──────── DATA SECTION

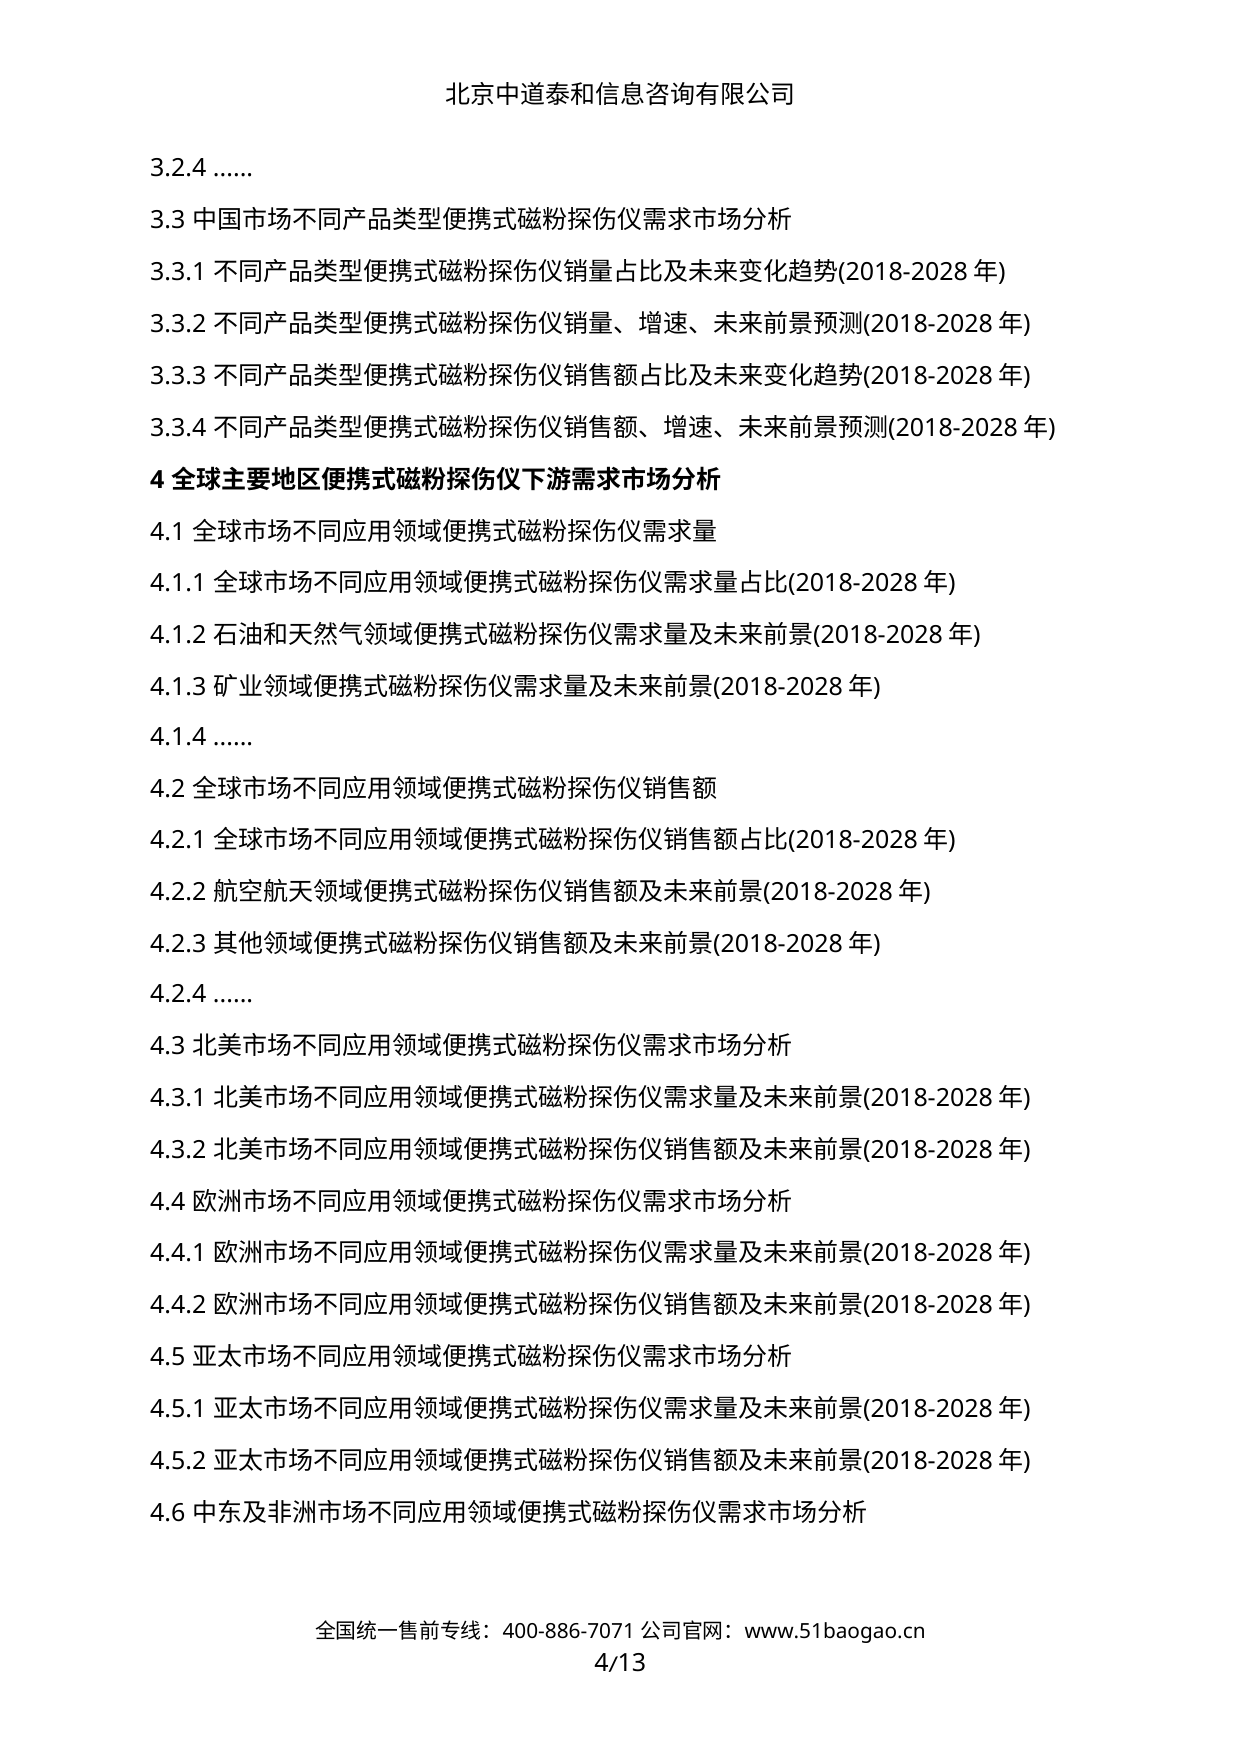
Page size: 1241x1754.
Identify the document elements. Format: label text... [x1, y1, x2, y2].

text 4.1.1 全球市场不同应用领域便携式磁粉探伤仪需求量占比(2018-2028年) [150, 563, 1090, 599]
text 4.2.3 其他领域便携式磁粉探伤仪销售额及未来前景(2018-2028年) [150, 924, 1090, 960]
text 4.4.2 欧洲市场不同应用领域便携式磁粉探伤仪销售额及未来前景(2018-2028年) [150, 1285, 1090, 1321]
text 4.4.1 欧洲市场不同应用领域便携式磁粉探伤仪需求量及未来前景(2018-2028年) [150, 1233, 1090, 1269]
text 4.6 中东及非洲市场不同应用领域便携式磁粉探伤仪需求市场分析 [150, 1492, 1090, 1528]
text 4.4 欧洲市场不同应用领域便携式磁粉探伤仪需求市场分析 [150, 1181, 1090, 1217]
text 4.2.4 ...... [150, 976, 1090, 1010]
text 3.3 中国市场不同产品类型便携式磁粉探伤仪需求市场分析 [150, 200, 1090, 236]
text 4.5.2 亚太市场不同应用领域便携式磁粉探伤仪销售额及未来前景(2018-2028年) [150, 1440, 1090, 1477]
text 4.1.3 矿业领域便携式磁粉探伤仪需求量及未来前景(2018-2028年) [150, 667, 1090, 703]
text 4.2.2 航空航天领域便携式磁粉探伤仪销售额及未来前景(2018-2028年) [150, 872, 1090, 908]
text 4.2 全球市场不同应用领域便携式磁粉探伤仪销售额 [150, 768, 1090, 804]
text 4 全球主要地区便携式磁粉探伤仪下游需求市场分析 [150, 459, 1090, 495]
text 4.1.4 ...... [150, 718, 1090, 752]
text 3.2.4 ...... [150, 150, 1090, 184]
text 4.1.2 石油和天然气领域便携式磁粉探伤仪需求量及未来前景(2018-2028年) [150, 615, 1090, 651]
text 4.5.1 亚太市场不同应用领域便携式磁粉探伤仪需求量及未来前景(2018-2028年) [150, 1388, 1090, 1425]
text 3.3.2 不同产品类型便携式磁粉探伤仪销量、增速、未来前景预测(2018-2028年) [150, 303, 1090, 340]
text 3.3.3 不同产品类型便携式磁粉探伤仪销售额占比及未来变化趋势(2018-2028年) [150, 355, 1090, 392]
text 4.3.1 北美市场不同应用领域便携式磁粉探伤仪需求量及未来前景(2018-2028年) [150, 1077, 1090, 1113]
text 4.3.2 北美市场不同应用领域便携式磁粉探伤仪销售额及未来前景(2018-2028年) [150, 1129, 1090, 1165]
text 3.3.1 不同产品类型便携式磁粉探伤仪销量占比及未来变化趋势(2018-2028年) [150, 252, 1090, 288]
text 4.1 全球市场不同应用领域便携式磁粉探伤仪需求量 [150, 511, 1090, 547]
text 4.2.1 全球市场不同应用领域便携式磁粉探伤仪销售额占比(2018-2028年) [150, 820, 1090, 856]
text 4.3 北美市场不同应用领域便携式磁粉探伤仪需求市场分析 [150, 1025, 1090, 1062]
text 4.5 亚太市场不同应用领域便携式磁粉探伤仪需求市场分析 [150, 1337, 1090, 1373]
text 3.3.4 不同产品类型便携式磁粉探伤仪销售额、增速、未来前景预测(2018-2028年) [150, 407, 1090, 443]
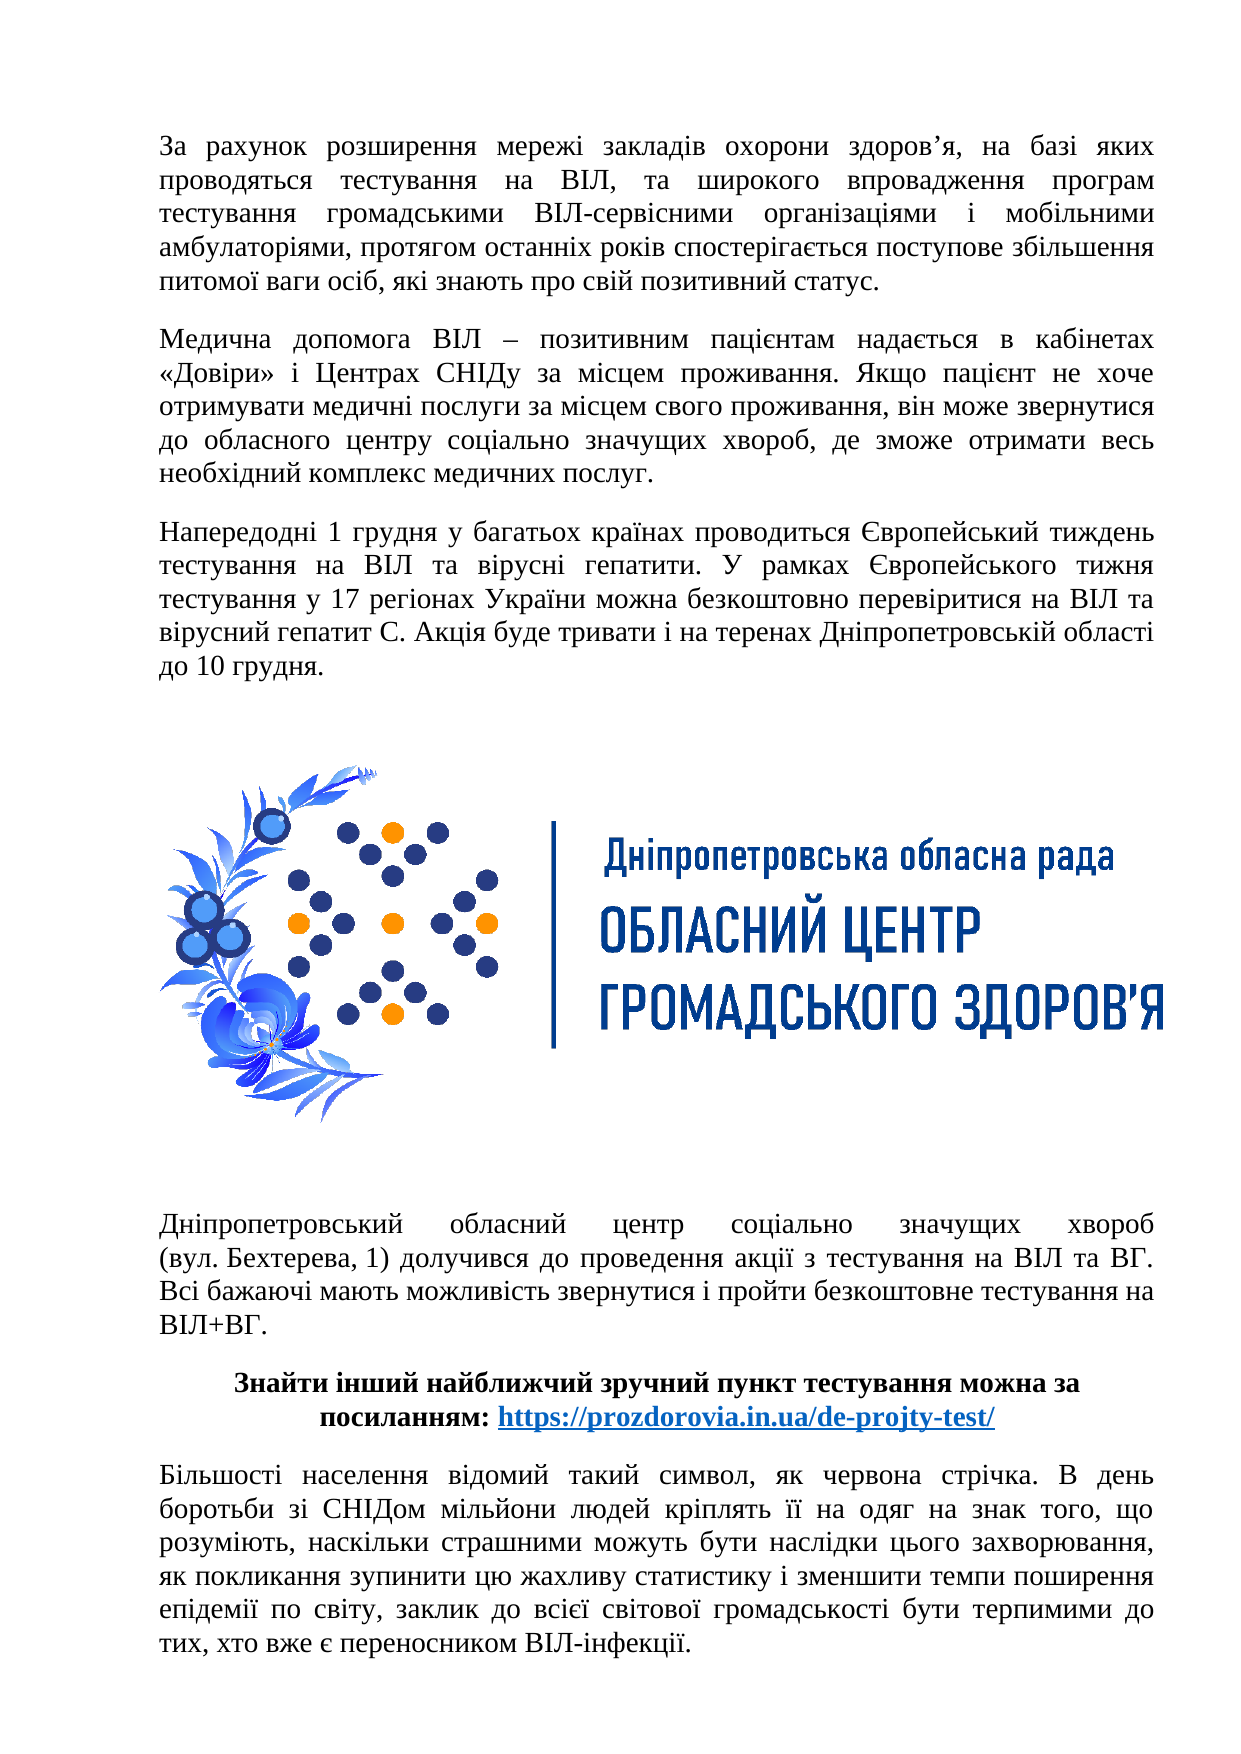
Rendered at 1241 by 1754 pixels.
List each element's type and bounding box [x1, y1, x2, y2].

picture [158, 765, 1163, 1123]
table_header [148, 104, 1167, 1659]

────────────────

**TASK TO COMPLETE:** Copy every entry above exactly as it stands, but leave the pictures out.

**ANSWER BELOW:**
Page size: 1241x1754.
Identify the document elements. Format: label text... [x1, y1, x2, y2].

text 4.1.1 全球市场不同应用领域便携式磁粉探伤仪需求量占比(2018-2028年) [150, 563, 1090, 599]
text 4.2.3 其他领域便携式磁粉探伤仪销售额及未来前景(2018-2028年) [150, 924, 1090, 960]
text 4.4.2 欧洲市场不同应用领域便携式磁粉探伤仪销售额及未来前景(2018-2028年) [150, 1285, 1090, 1321]
text 4.4.1 欧洲市场不同应用领域便携式磁粉探伤仪需求量及未来前景(2018-2028年) [150, 1233, 1090, 1269]
text 4.6 中东及非洲市场不同应用领域便携式磁粉探伤仪需求市场分析 [150, 1492, 1090, 1528]
text 4.4 欧洲市场不同应用领域便携式磁粉探伤仪需求市场分析 [150, 1181, 1090, 1217]
text 4.2.4 ...... [150, 976, 1090, 1010]
text 3.3 中国市场不同产品类型便携式磁粉探伤仪需求市场分析 [150, 200, 1090, 236]
text 4.5.2 亚太市场不同应用领域便携式磁粉探伤仪销售额及未来前景(2018-2028年) [150, 1440, 1090, 1477]
text 4.1.3 矿业领域便携式磁粉探伤仪需求量及未来前景(2018-2028年) [150, 667, 1090, 703]
text 4.2.2 航空航天领域便携式磁粉探伤仪销售额及未来前景(2018-2028年) [150, 872, 1090, 908]
text 4.2 全球市场不同应用领域便携式磁粉探伤仪销售额 [150, 768, 1090, 804]
text 4 全球主要地区便携式磁粉探伤仪下游需求市场分析 [150, 459, 1090, 495]
text 4.1.4 ...... [150, 718, 1090, 752]
text 3.2.4 ...... [150, 150, 1090, 184]
text 4.1.2 石油和天然气领域便携式磁粉探伤仪需求量及未来前景(2018-2028年) [150, 615, 1090, 651]
text 4.5.1 亚太市场不同应用领域便携式磁粉探伤仪需求量及未来前景(2018-2028年) [150, 1388, 1090, 1425]
text 3.3.2 不同产品类型便携式磁粉探伤仪销量、增速、未来前景预测(2018-2028年) [150, 303, 1090, 340]
text 3.3.3 不同产品类型便携式磁粉探伤仪销售额占比及未来变化趋势(2018-2028年) [150, 355, 1090, 392]
text 4.3.1 北美市场不同应用领域便携式磁粉探伤仪需求量及未来前景(2018-2028年) [150, 1077, 1090, 1113]
text 4.3.2 北美市场不同应用领域便携式磁粉探伤仪销售额及未来前景(2018-2028年) [150, 1129, 1090, 1165]
text 3.3.1 不同产品类型便携式磁粉探伤仪销量占比及未来变化趋势(2018-2028年) [150, 252, 1090, 288]
text 4.1 全球市场不同应用领域便携式磁粉探伤仪需求量 [150, 511, 1090, 547]
text 4.2.1 全球市场不同应用领域便携式磁粉探伤仪销售额占比(2018-2028年) [150, 820, 1090, 856]
text 4.3 北美市场不同应用领域便携式磁粉探伤仪需求市场分析 [150, 1025, 1090, 1062]
text 4.5 亚太市场不同应用领域便携式磁粉探伤仪需求市场分析 [150, 1337, 1090, 1373]
text 3.3.4 不同产品类型便携式磁粉探伤仪销售额、增速、未来前景预测(2018-2028年) [150, 407, 1090, 443]
Rendered at 1241 by 1754 pixels.
List each element's type and bounding box [x1, y1, x2, y2].

picture [158, 765, 1163, 1123]
table_header [148, 104, 1167, 1659]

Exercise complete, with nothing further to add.